→ Aim of the task: Once the line with "The actual reapers" is found in the data, output it and each following line exactly, up to and including the line with "respective wilderness place.", and nothing before or after.

→ Record extracts:

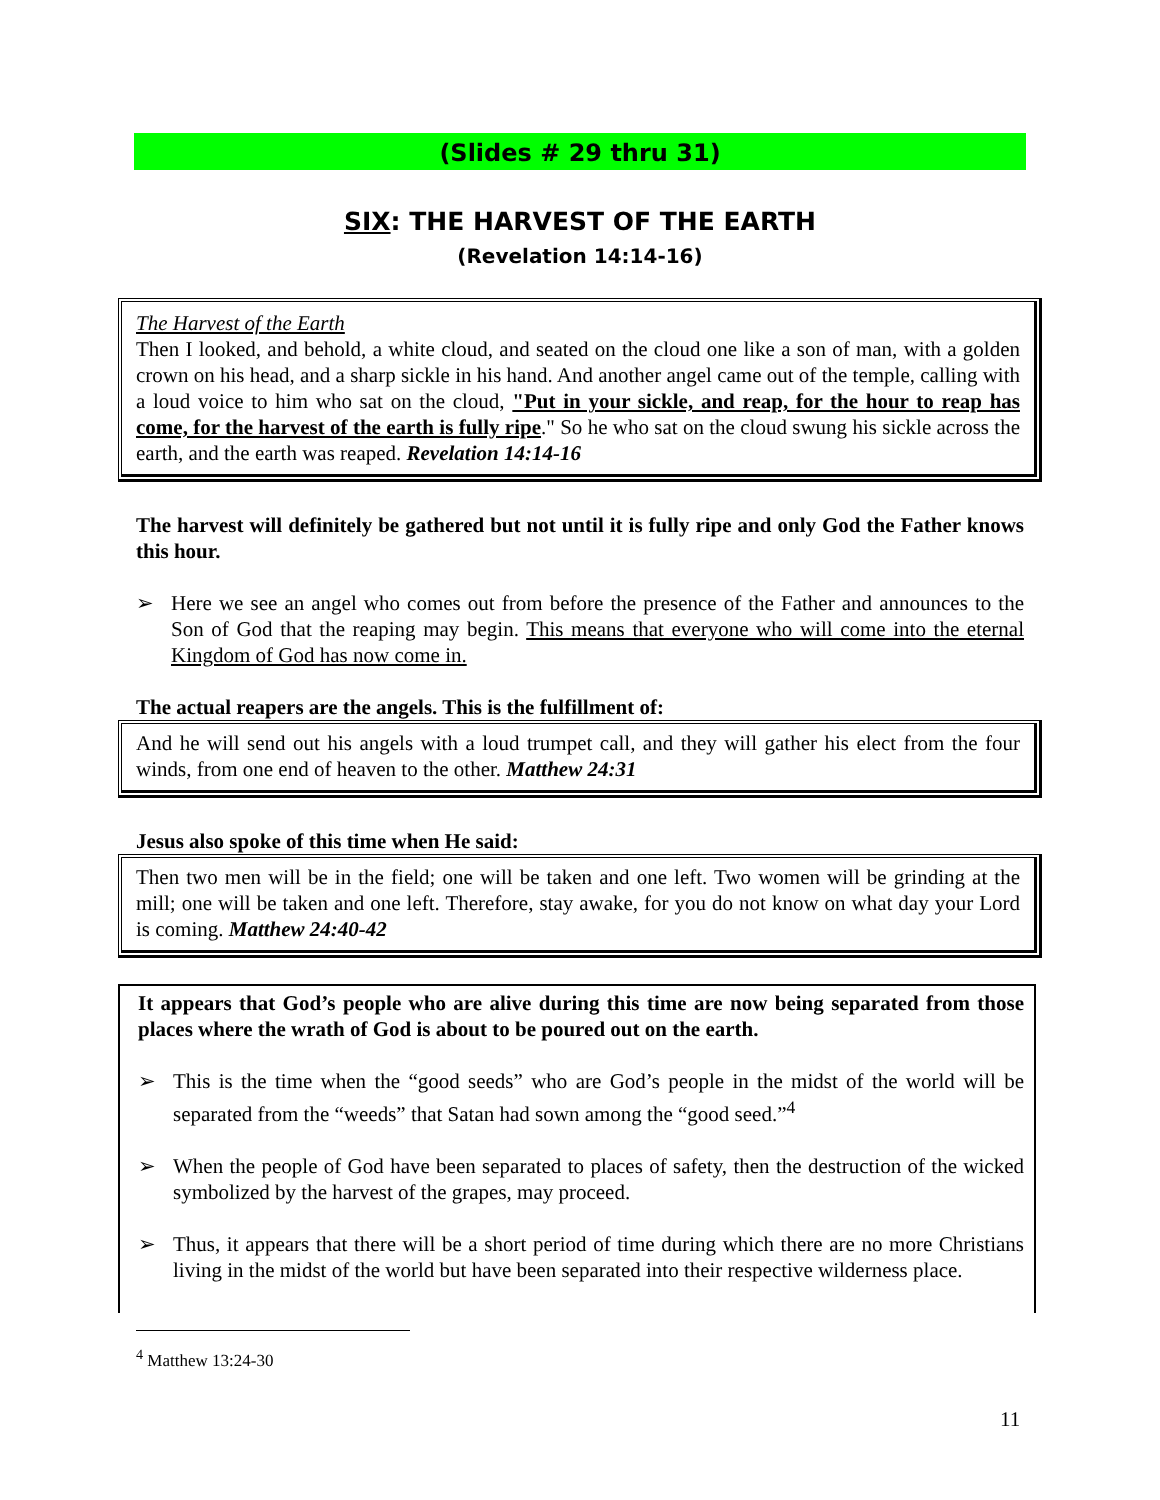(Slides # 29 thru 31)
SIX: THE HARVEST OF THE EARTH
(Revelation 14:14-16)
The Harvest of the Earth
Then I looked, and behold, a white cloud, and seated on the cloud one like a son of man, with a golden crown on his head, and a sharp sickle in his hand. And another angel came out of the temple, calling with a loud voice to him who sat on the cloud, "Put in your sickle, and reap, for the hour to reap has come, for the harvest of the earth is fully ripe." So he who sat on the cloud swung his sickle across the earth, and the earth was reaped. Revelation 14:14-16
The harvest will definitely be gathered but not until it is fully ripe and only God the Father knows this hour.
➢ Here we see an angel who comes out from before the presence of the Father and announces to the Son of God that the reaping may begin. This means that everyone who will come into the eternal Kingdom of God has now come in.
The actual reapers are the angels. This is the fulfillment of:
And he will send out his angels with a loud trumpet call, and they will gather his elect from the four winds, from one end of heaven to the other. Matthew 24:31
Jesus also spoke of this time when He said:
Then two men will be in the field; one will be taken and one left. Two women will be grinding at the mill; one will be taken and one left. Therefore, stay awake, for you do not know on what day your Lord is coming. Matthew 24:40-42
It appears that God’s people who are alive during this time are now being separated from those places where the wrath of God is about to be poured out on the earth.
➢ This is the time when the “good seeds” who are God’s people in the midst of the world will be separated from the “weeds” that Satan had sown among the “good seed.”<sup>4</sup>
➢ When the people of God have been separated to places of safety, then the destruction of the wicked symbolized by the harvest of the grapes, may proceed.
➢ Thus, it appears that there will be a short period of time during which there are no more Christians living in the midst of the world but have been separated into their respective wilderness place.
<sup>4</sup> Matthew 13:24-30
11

→ Answer area:
The actual reapers are the angels. This is the fulfillment of:
And he will send out his angels with a loud trumpet call, and they will gather his elect from the four winds, from one end of heaven to the other. Matthew 24:31
Jesus also spoke of this time when He said:
Then two men will be in the field; one will be taken and one left. Two women will be grinding at the mill; one will be taken and one left. Therefore, stay awake, for you do not know on what day your Lord is coming. Matthew 24:40-42
It appears that God’s people who are alive during this time are now being separated from those places where the wrath of God is about to be poured out on the earth.
➢ This is the time when the “good seeds” who are God’s people in the midst of the world will be separated from the “weeds” that Satan had sown among the “good seed.”<sup>4</sup>
➢ When the people of God have been separated to places of safety, then the destruction of the wicked symbolized by the harvest of the grapes, may proceed.
➢ Thus, it appears that there will be a short period of time during which there are no more Christians living in the midst of the world but have been separated into their respective wilderness place.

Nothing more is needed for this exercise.